_作業指示 1_:
映画『マザーウォーター』についての文章から、"監督は本作が長編デビューとな" を含む語句で始まり "斗)が会話するシーンがある。" で終わる部分を、一字一句変えずに繰り返してください。
**** 本文ブロック
ここ最近、ずーーっと何かを書きたい、という思いはあったんだけど、というか少し書いては→下書き保存を繰り返していたのだけど、ようやく自分の中に少し余裕というか、余白が出来て、まとまった文章が書けそうなので書いてみる。

もう4月も終わりだけど、春の間に書いておきたいテーマがあったので、それについて。

***


桜が綺麗なこの時期になると観たくなる映画がある。
『マザーウォーター』2010年公開の邦画だ。

「かもめ食堂」「めがね」「プール」など、人と場所との関係をテーマにした作品を撮り続けてきたプロジェクトが、豊かな水の流れを持つ街・京都を舞台に描いた人間ドラマ。
ウイスキーしか置かないバーを営むセツコ、コーヒー店を開いたタカコ、豆腐屋のハツミら“水”にこだわる3人の女性と、彼女たちにかかわる人々の日常をつづる。
監督は本作が長編デビューとなる新鋭・松本佳奈。出演は小林聡美、小泉今日子、加瀬亮ら。

映画.com

京都を舞台としており、映像がとても綺麗。
登場人物たちの淡々とした会話と、川の流れなどの自然音、生活音のハーモニーがとても良い。
劇中の音楽もとても良くて、それが更に映画を引き立てている。

サントラだけで聴いても充分素敵なので、CDを持っている程。映画と同じようなゆるい空気感が流れていて、とても良い。


鴨川の満開の桜の下に座りながら、マコト(もたいまさこ)とジン(永山絢斗)が会話するシーンがある。
********
**** 所与データ
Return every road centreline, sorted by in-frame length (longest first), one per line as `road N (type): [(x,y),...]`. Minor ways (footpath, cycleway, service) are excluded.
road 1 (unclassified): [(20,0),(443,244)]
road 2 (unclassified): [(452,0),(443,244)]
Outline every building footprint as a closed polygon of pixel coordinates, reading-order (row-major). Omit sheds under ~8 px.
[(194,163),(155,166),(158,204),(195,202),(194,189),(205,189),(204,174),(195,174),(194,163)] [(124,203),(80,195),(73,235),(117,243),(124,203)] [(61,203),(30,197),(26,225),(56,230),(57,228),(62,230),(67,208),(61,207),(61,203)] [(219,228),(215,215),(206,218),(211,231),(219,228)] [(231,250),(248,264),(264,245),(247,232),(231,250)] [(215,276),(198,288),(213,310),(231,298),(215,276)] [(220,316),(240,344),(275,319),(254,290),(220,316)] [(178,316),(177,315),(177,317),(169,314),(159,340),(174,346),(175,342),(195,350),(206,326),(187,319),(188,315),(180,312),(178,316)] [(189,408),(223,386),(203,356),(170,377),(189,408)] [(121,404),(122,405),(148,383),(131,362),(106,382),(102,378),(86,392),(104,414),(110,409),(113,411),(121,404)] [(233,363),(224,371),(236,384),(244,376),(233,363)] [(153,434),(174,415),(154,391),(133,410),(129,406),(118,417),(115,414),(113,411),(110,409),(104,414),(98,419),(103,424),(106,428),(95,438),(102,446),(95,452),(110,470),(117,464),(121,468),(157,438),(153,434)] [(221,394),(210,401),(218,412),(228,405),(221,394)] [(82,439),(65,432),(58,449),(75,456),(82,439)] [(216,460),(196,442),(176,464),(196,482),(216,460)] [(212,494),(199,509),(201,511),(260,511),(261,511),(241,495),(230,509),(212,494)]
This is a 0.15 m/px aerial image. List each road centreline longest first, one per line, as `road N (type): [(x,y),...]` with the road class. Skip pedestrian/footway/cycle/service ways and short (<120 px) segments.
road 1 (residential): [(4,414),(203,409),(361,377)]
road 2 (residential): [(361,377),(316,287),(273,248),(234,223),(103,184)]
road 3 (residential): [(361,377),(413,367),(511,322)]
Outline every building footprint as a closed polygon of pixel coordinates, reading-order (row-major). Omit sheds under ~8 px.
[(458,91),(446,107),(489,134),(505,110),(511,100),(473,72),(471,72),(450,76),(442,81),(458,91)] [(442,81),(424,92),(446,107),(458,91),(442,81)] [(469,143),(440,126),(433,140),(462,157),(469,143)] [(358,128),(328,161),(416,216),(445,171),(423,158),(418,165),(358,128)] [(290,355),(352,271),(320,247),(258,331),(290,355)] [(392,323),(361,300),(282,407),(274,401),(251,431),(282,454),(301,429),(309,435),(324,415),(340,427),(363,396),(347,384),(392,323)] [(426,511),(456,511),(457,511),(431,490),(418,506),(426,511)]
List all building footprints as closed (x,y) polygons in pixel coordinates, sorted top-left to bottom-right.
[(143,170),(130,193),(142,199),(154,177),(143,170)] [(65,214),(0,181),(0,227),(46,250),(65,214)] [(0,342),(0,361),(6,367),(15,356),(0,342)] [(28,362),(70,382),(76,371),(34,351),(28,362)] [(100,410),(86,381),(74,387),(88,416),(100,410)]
********
**** 所与データ
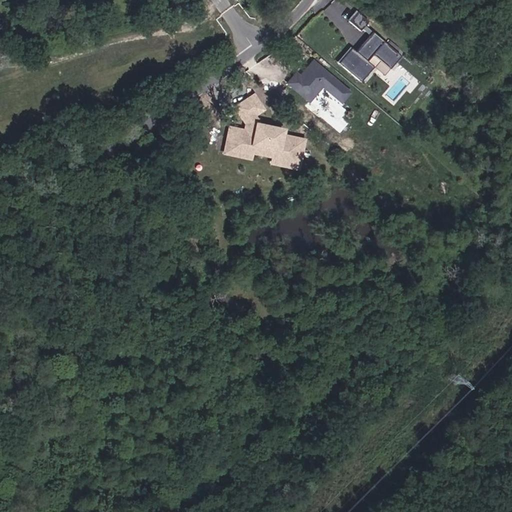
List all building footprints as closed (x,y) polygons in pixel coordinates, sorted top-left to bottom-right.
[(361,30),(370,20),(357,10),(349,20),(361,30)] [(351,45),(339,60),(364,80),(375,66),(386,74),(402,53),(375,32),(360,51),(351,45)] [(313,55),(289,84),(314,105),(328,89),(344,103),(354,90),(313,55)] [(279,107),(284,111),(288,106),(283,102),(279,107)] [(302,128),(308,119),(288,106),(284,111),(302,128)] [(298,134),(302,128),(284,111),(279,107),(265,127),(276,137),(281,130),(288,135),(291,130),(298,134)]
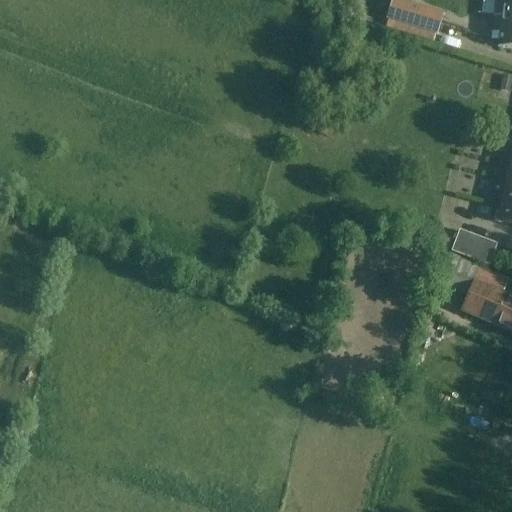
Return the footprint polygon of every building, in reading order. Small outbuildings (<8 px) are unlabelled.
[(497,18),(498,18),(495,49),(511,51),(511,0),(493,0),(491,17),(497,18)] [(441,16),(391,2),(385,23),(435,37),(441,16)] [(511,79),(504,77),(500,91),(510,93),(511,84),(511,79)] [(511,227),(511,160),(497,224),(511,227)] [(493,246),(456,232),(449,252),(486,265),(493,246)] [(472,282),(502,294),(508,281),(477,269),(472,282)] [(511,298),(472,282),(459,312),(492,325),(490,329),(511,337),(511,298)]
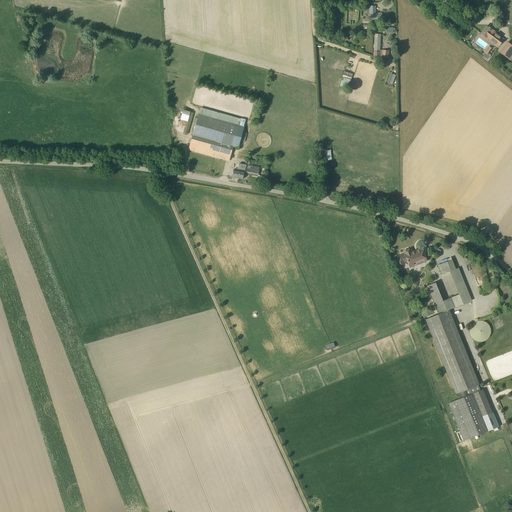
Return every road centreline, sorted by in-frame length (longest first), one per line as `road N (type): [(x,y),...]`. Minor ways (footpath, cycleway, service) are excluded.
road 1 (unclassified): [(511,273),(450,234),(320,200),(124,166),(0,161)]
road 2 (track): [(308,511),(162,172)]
********
_作業指示 2_:
上記のレコードから、文字列 "road" を含む行をすべて集めてください。大文字と小文字は区別します。

_回答内容 1_:
監督は本作が長編デビューとなる新鋭・松本佳奈。出演は小林聡美、小泉今日子、加瀬亮ら。

映画.com

京都を舞台としており、映像がとても綺麗。
登場人物たちの淡々とした会話と、川の流れなどの自然音、生活音のハーモニーがとても良い。
劇中の音楽もとても良くて、それが更に映画を引き立てている。

サントラだけで聴いても充分素敵なので、CDを持っている程。映画と同じようなゆるい空気感が流れていて、とても良い。


鴨川の満開の桜の下に座りながら、マコト(もたいまさこ)とジン(永山絢斗)が会話するシーンがある。

_回答内容 2_:
Return every road centreline, sorted by in-frame length (longest first), one per line as `road N (type): [(x,y),...]`. Minor ways (footpath, cycleway, service) are excluded.
road 1 (unclassified): [(20,0),(443,244)]
road 2 (unclassified): [(452,0),(443,244)]
This is a 0.15 m/px aerial image. List each road centreline longest first, one per line, as `road N (type): [(x,y),...]` with the road class. Skip pedestrian/footway/cycle/service ways and short (<120 px) segments.
road 1 (residential): [(4,414),(203,409),(361,377)]
road 2 (residential): [(361,377),(316,287),(273,248),(234,223),(103,184)]
road 3 (residential): [(361,377),(413,367),(511,322)]
Return every road centreline, sorted by in-frame length (longest first), one per line as `road N (type): [(x,y),...]`. Minor ways (footpath, cycleway, service) are excluded.
road 1 (unclassified): [(511,273),(450,234),(320,200),(124,166),(0,161)]
road 2 (track): [(308,511),(162,172)]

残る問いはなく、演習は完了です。